The lower portion of the river, from Hanford Reach in Washington down to the river mouth at Astoria in Oregon, offers year-round fishing for salmon, steelhead, and sturgeon. Salmon is the biggest draw for many anglers, and the Columbia River hosts 5 runs of salmon: 3 runs of chinook salmon, 1 run of sockeye salmon, and 1 run of coho salmon.

Columbia River spring chinook salmon is widely regarded as the best tasting salmon in the world. Contact the Oregon Department of Fish and Wildlife and the Washington Department of Fish and Wildlife for information on the fishing season at each fishery.

If you enjoy kayak fishing, head down to the Deschutes State Recreation Area. It’s easy to launch a kayak near Miller Island where the Deschutes River empties into the Columbia River. From there, you have your pick of spots along the Deschutes and the Columbia. However, the Deschutes Rivermouth becomes crowded during salmon season.

Willamette River

The Willamette River is a major tributary of the Columbia River offering fishing adventures in northwestern Oregon. Over 60 freshwater fish species are found in the Willamette River, including bluegill, bull trout, carp, cutthroat trout, largemouth bass, salmon, smallmouth bass, and walleye.

Between May and December, the feisty sturgeon is common in the 26-mile stretch from Willamette Falls to Portland. Steelhead trout are found in the main river as well as surrounding smaller waterways and tributaries year-round. In spring, chinook salmon abound in the lower sections of the river while coho salmon are available year-round.


There is no shortage of lakes in the Pacific Northwest.
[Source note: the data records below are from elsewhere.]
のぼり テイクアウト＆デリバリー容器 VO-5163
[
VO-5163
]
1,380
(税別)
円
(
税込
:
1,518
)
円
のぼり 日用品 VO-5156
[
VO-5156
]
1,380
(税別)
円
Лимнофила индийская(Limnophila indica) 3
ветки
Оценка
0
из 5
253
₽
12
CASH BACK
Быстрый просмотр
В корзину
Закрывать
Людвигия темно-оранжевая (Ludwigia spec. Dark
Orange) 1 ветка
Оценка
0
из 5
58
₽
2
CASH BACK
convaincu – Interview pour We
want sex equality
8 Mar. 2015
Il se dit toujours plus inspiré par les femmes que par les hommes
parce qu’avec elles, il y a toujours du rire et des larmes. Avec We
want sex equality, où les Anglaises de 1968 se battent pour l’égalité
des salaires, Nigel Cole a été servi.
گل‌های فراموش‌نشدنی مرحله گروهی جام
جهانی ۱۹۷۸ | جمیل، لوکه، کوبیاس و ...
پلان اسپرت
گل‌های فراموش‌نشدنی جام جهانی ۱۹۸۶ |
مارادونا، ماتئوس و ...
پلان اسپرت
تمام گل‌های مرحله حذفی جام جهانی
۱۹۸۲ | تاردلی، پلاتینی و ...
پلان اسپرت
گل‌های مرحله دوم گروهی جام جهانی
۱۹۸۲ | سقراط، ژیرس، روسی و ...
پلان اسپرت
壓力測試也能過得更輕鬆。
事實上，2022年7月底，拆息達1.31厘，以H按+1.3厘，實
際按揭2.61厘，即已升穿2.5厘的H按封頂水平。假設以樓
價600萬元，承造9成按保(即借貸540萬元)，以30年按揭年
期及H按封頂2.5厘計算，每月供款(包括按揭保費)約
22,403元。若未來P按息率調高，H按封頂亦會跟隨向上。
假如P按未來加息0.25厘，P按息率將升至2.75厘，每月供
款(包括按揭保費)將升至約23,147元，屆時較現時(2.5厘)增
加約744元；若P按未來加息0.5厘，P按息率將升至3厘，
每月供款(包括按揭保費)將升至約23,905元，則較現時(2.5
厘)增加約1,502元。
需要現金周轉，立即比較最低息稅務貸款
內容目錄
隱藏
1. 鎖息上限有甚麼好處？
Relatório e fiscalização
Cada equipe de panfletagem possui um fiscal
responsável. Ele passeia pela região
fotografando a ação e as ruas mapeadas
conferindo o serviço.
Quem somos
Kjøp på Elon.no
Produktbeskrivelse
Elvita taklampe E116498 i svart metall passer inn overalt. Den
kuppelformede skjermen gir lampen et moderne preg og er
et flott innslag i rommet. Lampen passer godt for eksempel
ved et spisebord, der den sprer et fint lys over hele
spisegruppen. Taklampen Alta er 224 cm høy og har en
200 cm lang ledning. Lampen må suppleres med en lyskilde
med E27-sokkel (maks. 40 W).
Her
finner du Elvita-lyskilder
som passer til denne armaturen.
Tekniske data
The construction of many dams along major rivers means that reservoirs are found all over the region. For example, in Washington, you’ll find Potholes Reservoir and nearby Moses Lake, both part of the Columbia River Basin.

The shallow northern side of Potholes Reservoir is perfect for fly-fishing adventures. Expect to catch large quantities of largemouth and smallmouth bass. If you kayak out into the deeper waters or charter a boat, you can catch game fish like bluegill, crappie, and perch. In Moses Lake, you can catch bass, crappies, yellow perch, and walleye.

Headed further inland, C. J. Strike Reservoir in Idaho offers bluegill, bullhead catfish, channel catfish, crappie, largemouth bass, pumpkinseed, rainbow trout, sunfish, white sturgeon, and yellow perch. Check with the Idaho Fish and Game Commission for seasons and regulations. And Bighorn Lake in Wyoming is renowned for its big skies and fantastic fishing spots. Kayak fishing is popular here, though many prefer to troll for perch or walleye. Go fly fishing along the shore for carp and trout.